PROBLEM DETAILS: Count the lines in the items below that contain the string "Mundo", treating uppercase and lowercase as different. Reply with the number only.
•••••
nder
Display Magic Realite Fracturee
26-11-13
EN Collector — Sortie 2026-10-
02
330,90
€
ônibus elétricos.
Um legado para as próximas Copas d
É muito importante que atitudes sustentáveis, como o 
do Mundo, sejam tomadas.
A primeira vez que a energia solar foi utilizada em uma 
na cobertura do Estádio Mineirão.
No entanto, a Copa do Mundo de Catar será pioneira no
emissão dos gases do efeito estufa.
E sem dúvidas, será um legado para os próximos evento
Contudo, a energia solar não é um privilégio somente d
•••••
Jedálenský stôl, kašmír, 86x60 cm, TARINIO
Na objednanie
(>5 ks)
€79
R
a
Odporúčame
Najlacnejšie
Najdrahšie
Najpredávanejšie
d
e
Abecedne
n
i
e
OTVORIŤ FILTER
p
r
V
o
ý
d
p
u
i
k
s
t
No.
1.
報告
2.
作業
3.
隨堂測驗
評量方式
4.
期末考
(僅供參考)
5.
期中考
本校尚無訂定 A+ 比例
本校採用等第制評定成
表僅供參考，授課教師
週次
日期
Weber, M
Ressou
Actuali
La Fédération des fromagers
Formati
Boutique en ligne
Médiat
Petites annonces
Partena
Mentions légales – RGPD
•••••
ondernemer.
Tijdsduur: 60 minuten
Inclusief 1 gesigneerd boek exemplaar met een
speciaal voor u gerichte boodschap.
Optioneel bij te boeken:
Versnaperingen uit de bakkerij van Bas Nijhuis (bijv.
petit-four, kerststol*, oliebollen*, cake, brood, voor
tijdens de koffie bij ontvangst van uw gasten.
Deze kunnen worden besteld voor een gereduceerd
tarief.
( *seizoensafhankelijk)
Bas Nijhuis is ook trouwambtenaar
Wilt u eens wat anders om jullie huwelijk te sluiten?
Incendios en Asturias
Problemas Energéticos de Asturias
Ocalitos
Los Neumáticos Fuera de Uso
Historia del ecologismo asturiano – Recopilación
•••••
WRITTEN ANSWER: 2